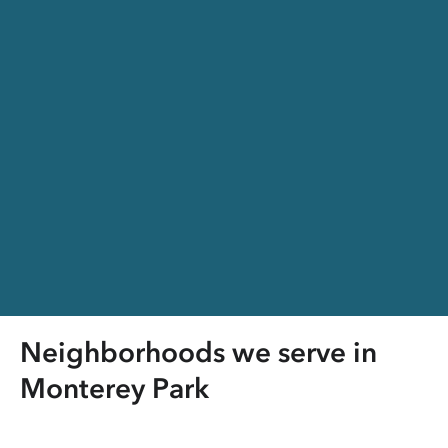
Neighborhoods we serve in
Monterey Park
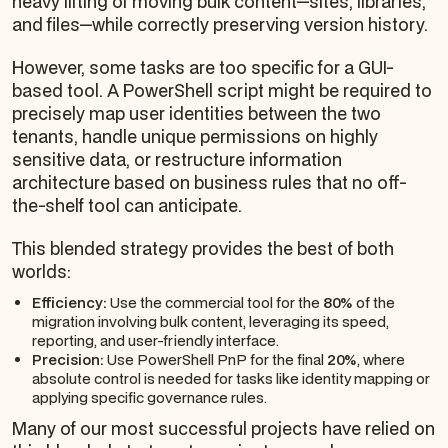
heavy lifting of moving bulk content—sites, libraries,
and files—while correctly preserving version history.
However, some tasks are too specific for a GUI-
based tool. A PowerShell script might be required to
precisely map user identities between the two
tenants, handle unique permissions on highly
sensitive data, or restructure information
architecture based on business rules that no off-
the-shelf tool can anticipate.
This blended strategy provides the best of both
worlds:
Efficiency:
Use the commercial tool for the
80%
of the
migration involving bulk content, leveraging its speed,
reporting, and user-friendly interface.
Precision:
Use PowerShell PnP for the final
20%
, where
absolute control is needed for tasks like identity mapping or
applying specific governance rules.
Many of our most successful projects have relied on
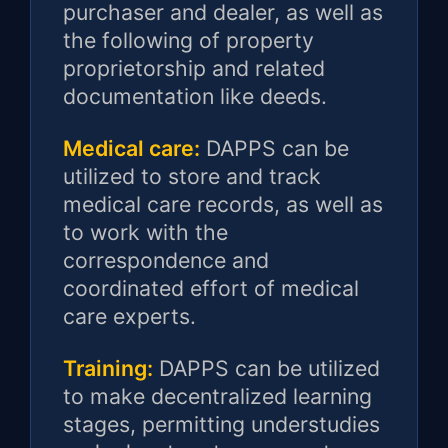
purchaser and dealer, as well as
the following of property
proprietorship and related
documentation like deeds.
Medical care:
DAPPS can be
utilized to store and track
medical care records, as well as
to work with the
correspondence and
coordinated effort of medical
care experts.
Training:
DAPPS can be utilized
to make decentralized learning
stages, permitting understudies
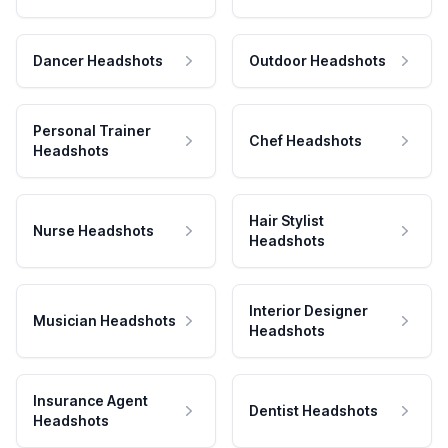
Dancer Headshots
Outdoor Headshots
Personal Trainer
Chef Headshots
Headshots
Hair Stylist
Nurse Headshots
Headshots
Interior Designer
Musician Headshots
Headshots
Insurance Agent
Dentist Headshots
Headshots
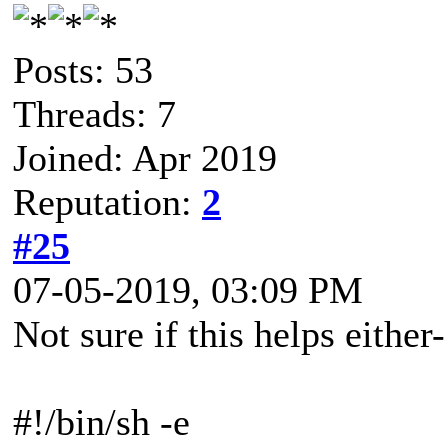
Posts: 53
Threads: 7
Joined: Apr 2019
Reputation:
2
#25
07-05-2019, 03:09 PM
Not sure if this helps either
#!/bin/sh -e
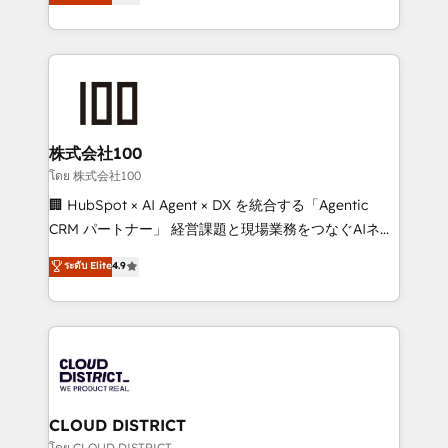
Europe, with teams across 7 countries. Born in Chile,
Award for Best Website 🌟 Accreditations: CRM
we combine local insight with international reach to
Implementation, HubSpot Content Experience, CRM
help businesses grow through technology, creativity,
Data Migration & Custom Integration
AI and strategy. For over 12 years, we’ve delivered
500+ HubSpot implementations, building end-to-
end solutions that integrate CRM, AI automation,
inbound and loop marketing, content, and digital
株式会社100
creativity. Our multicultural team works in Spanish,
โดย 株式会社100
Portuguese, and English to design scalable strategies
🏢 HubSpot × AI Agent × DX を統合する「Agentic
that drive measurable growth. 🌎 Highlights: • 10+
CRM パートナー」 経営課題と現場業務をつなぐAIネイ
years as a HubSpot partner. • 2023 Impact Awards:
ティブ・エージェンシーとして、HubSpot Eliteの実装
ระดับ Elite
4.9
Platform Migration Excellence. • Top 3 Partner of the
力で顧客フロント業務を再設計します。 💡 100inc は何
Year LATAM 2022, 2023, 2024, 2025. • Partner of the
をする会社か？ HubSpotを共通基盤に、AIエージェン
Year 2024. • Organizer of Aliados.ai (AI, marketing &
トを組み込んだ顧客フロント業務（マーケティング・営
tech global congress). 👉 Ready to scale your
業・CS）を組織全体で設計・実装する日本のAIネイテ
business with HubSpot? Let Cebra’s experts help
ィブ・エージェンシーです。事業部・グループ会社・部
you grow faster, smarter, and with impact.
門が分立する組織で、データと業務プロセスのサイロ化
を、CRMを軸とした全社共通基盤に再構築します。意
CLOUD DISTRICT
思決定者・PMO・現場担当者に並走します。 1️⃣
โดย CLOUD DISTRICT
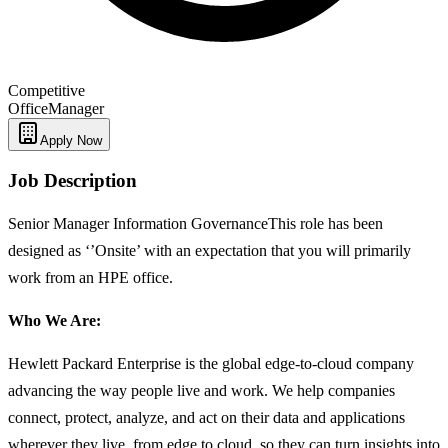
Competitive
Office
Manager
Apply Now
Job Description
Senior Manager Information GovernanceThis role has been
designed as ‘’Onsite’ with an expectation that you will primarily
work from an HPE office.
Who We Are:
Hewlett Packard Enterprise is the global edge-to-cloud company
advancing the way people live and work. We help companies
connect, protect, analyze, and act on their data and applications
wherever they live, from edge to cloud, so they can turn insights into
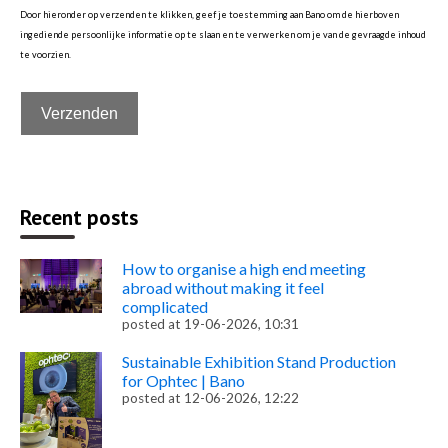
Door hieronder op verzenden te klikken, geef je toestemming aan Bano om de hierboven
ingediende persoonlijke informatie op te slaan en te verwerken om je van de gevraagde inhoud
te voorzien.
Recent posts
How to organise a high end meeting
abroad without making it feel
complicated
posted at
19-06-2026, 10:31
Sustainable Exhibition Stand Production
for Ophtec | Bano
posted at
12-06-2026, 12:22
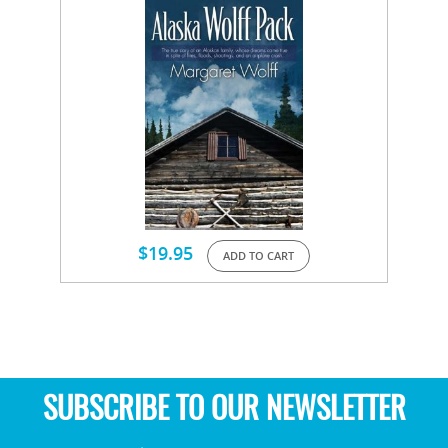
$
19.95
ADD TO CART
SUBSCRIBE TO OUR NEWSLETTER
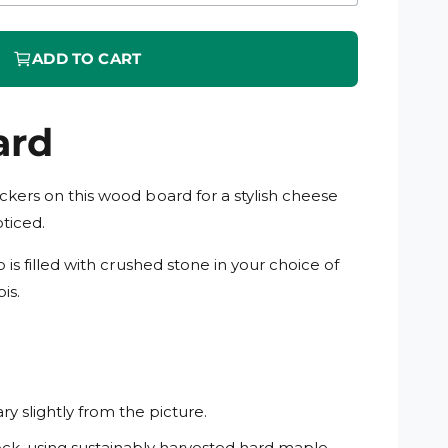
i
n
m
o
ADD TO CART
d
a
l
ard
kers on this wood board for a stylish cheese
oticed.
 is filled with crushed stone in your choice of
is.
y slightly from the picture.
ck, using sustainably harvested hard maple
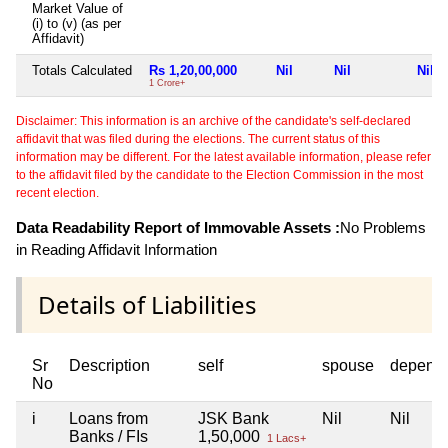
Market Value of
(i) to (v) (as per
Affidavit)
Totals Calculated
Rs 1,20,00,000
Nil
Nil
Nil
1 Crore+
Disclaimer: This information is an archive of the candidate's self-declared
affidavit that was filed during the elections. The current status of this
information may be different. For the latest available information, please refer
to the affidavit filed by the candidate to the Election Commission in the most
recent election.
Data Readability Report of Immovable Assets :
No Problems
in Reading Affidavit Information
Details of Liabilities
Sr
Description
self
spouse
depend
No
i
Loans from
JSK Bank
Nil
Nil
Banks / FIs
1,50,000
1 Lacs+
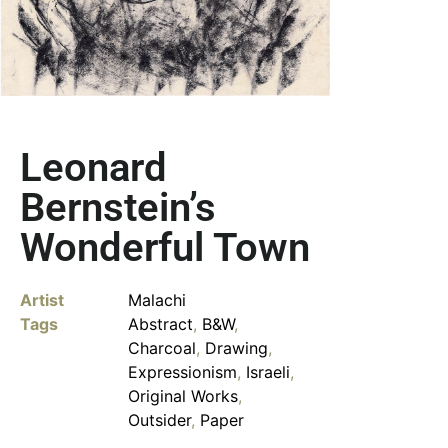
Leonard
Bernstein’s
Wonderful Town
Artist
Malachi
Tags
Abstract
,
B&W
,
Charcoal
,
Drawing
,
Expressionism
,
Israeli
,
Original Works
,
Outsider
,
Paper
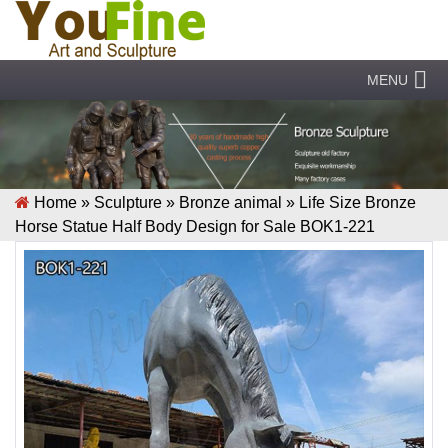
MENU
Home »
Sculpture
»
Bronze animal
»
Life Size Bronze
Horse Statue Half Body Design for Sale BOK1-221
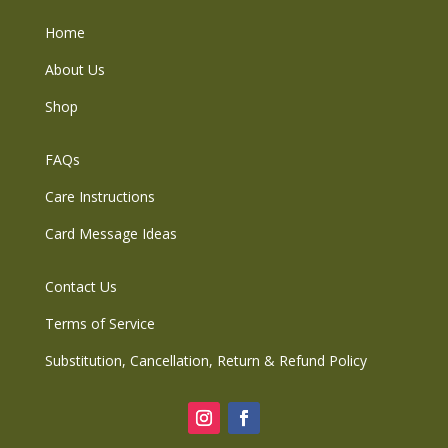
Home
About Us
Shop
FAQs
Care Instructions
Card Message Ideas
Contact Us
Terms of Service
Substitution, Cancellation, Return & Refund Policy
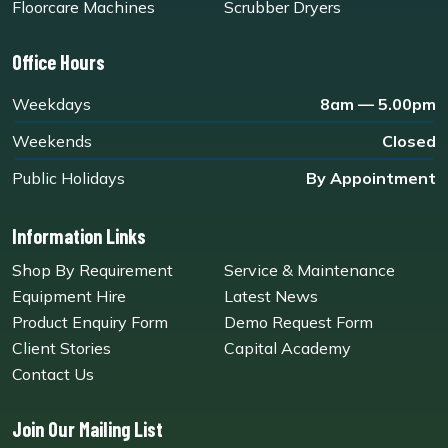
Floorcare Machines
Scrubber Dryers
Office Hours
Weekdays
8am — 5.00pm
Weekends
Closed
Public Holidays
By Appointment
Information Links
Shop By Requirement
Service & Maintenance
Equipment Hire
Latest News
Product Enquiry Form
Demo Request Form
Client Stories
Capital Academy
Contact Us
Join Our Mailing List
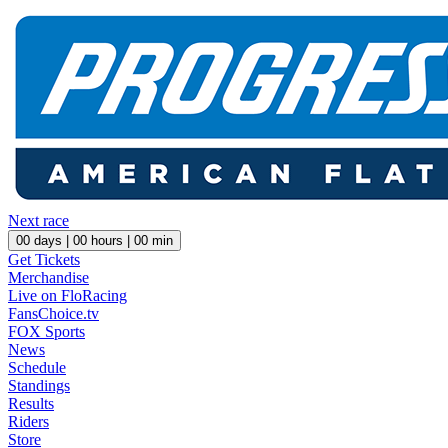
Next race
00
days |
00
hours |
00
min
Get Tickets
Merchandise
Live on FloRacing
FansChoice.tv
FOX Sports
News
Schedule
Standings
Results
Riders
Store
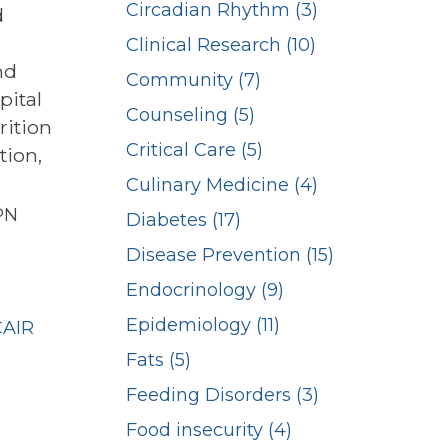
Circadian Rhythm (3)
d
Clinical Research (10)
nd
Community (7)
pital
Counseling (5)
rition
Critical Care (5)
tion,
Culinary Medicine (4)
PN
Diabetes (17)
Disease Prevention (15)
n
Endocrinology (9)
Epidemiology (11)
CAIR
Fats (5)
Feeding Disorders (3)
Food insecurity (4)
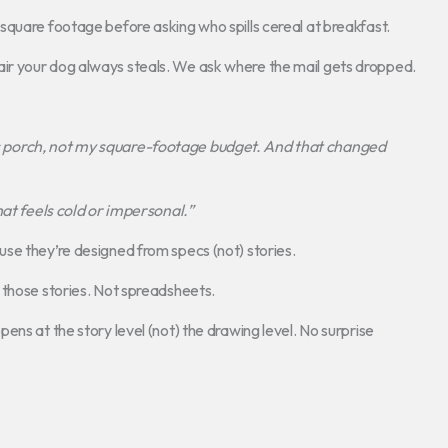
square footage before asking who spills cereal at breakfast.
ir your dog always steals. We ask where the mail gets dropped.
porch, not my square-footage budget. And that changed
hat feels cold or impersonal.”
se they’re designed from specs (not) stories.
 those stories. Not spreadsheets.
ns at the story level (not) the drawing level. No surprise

### JOB ITEM
Look over the listing above and copy each line that contains "years".

### RESULT FOR THIS TASK
AI and strategy. For over 12 years, we’ve delivered
years as a HubSpot partner. • 2023 Impact Awards:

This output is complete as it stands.